Saved data entries
===============
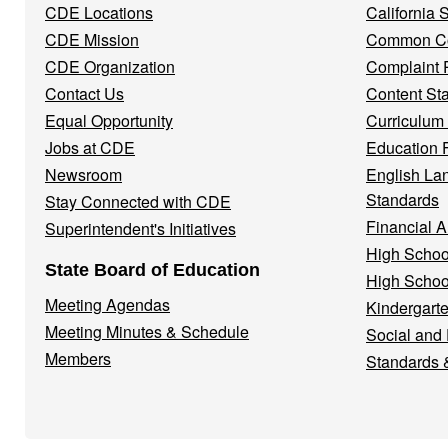
CDE Locations
California
Menu
CDE Mission
Common Co
CDE Organization
Complaint 
Contact Us
Content St
Equal Opportunity
Curriculum
Jobs at CDE
Education 
Newsroom
English La
Standards
Stay Connected with CDE
Financial A
Superintendent's Initiatives
High Schoo
State Board of Education
High Schoo
Meeting Agendas
Kindergarte
Meeting Minutes & Schedule
Social and
Members
Standards 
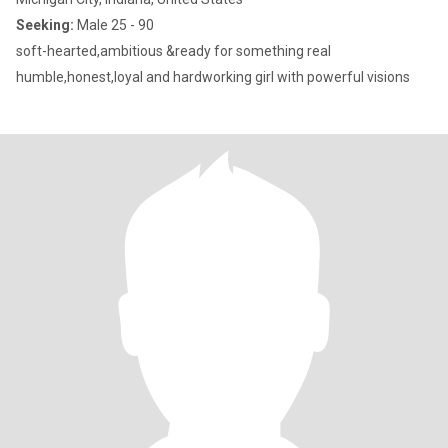
Seeking:
Male 25 - 90
soft-hearted,ambitious &ready for something real
humble,honest,loyal and hardworking girl with powerful visions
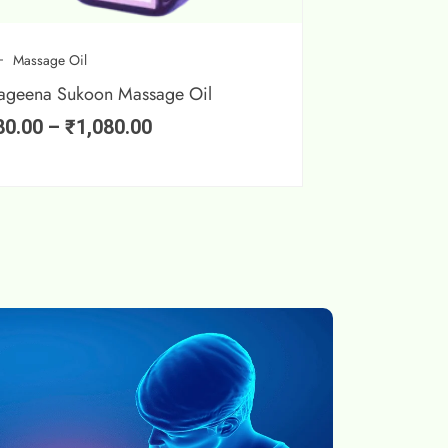
Massage Oil
ageena Sukoon Massage Oil
80.00
–
₹
1,080.00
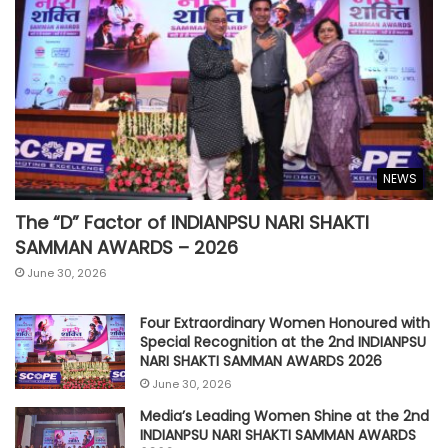
NEWS
The “D” Factor of INDIANPSU NARI SHAKTI
SAMMAN AWARDS – 2026
June 30, 2026
Four Extraordinary Women Honoured with
Special Recognition at the 2nd INDIANPSU
NARI SHAKTI SAMMAN AWARDS 2026
June 30, 2026
Media’s Leading Women Shine at the 2nd
INDIANPSU NARI SHAKTI SAMMAN AWARDS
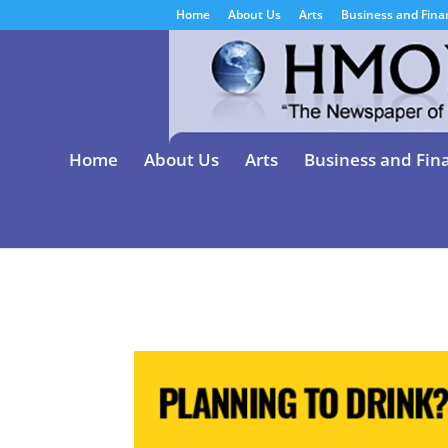
Home
About Us
Arts
Business and Fina
Home
About Us
Arts
Business and Fin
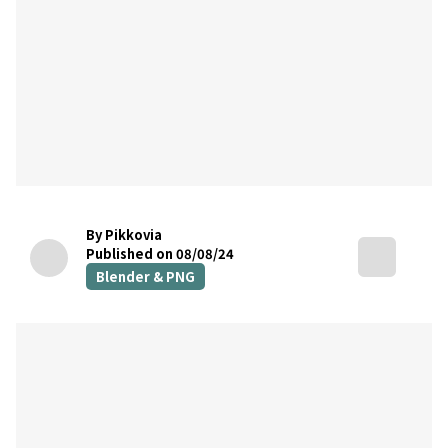
By Pikkovia
Published on 08/08/24
Blender & PNG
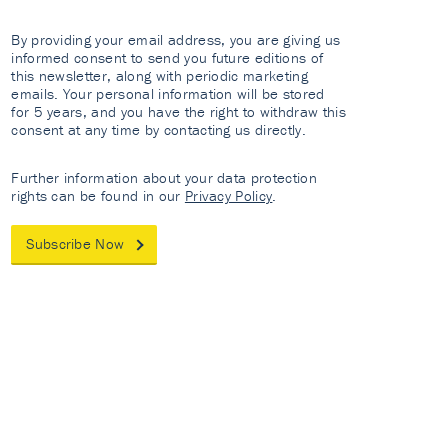
By providing your email address, you are giving us
informed consent to send you future editions of
this newsletter, along with periodic marketing
emails. Your personal information will be stored
for 5 years, and you have the right to withdraw this
consent at any time by contacting us directly.
Further information about your data protection
rights can be found in our
Privacy Policy
.
Subscribe Now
===============
▸ **Task details**:
Exactly as they stand in the records above, print the lines from the one containing "consent at any" through the final line, inclusive.

▸ **Output**:
consent at any time by contacting us directly.
Further information about your data protection
rights can be found in our
Privacy Policy
.
Subscribe Now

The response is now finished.